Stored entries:
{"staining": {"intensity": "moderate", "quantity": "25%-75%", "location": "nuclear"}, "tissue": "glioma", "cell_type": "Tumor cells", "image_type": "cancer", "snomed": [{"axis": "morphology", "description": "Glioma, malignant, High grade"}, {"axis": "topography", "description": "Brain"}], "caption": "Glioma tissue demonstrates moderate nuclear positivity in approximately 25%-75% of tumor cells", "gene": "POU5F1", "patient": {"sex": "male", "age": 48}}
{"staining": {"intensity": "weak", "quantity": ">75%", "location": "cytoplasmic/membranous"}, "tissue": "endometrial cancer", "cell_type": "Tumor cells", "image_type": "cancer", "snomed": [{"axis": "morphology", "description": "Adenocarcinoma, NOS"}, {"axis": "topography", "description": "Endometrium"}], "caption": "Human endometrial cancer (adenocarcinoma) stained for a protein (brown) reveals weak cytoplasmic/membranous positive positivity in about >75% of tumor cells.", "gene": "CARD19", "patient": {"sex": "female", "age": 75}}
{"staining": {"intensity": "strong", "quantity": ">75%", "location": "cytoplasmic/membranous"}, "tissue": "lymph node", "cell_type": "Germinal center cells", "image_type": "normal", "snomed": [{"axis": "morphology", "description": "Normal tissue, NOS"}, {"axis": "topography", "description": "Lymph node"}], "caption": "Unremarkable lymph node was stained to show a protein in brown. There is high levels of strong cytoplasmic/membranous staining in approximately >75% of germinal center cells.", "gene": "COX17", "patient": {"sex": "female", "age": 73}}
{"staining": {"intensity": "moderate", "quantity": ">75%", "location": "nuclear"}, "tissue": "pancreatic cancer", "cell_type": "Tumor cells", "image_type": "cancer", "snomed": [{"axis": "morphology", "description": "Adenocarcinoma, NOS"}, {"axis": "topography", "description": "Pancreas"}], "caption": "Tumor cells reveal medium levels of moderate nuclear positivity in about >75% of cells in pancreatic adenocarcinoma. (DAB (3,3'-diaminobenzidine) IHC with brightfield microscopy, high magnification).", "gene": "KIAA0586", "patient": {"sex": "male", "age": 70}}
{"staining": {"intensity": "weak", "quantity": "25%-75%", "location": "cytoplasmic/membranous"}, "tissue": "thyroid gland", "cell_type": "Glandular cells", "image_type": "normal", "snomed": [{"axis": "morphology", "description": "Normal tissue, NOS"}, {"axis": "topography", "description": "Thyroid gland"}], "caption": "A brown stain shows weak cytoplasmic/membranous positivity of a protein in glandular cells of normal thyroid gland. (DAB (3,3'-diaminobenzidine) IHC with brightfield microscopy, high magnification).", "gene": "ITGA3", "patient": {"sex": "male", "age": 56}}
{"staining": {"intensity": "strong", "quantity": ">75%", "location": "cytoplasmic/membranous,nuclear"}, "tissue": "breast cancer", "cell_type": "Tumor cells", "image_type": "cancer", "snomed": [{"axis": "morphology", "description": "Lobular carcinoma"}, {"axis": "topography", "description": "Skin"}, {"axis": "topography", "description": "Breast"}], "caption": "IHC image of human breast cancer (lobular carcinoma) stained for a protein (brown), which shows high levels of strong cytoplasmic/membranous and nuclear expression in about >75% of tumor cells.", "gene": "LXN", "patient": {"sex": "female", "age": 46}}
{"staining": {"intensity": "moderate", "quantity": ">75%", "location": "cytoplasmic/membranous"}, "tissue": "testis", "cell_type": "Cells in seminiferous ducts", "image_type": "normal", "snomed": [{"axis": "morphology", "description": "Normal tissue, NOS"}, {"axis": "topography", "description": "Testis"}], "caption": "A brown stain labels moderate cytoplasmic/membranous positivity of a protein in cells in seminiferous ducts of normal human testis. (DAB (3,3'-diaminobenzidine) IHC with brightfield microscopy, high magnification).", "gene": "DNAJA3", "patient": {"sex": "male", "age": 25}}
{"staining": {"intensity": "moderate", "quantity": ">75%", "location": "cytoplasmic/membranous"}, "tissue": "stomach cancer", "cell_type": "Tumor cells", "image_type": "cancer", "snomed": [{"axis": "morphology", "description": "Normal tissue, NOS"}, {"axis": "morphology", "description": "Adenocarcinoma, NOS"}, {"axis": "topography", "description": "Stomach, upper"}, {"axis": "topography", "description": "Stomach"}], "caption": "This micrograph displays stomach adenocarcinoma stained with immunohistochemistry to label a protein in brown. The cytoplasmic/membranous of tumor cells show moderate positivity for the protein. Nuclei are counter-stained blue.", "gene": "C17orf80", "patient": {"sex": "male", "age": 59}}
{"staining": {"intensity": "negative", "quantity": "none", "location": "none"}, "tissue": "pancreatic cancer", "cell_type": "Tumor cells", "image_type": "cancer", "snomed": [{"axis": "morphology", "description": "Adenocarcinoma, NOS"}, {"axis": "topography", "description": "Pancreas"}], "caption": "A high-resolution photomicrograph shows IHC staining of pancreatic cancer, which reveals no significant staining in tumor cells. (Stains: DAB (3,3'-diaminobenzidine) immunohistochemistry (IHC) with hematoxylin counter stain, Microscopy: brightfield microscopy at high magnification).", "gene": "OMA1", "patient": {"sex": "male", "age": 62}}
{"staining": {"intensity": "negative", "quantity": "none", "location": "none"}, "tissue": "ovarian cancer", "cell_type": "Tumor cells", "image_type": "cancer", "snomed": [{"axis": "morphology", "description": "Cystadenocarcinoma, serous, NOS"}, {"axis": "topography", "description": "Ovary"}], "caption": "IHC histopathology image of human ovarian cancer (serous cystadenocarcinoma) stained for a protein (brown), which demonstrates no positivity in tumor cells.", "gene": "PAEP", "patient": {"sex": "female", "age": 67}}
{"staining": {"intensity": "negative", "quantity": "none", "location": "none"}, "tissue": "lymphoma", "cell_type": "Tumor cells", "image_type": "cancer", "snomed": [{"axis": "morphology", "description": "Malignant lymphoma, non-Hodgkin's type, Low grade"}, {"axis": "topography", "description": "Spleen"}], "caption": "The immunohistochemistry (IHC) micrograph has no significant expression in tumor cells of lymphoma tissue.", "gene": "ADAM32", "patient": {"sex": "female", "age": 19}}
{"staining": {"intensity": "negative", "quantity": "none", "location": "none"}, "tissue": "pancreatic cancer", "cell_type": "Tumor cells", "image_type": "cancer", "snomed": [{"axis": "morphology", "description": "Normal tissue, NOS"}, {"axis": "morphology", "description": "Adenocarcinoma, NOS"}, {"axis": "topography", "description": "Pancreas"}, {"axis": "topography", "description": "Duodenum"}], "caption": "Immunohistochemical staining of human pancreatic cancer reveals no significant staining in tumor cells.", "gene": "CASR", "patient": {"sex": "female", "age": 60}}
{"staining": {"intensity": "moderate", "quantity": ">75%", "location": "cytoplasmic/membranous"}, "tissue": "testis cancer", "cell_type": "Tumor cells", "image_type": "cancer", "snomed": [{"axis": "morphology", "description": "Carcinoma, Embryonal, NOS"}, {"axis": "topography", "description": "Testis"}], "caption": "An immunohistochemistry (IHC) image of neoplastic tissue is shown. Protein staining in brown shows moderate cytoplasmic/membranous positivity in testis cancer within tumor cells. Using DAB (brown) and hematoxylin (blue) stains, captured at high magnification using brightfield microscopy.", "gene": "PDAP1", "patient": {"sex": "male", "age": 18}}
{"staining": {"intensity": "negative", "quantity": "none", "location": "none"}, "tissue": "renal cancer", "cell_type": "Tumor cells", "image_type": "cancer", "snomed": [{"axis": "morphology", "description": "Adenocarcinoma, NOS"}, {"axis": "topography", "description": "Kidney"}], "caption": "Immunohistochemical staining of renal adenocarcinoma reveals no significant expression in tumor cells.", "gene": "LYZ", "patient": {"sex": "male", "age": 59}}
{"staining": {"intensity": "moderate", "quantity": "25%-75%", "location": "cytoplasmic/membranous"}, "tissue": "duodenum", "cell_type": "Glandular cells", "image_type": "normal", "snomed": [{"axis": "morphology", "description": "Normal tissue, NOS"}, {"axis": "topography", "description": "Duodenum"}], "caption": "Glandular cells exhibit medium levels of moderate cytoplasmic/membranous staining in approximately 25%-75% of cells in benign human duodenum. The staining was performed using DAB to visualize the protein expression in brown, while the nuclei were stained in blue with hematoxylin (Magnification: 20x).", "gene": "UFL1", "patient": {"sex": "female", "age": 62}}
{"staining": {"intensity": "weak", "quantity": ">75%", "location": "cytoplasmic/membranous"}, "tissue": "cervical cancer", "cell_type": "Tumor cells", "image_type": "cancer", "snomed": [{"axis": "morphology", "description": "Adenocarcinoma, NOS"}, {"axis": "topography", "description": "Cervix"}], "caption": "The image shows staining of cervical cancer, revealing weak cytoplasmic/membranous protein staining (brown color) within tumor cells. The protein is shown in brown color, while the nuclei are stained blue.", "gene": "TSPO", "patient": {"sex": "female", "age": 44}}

» **Your assignment**
A single number is requested: the count of lines in the data that hold "within".

» **Result of this task**
2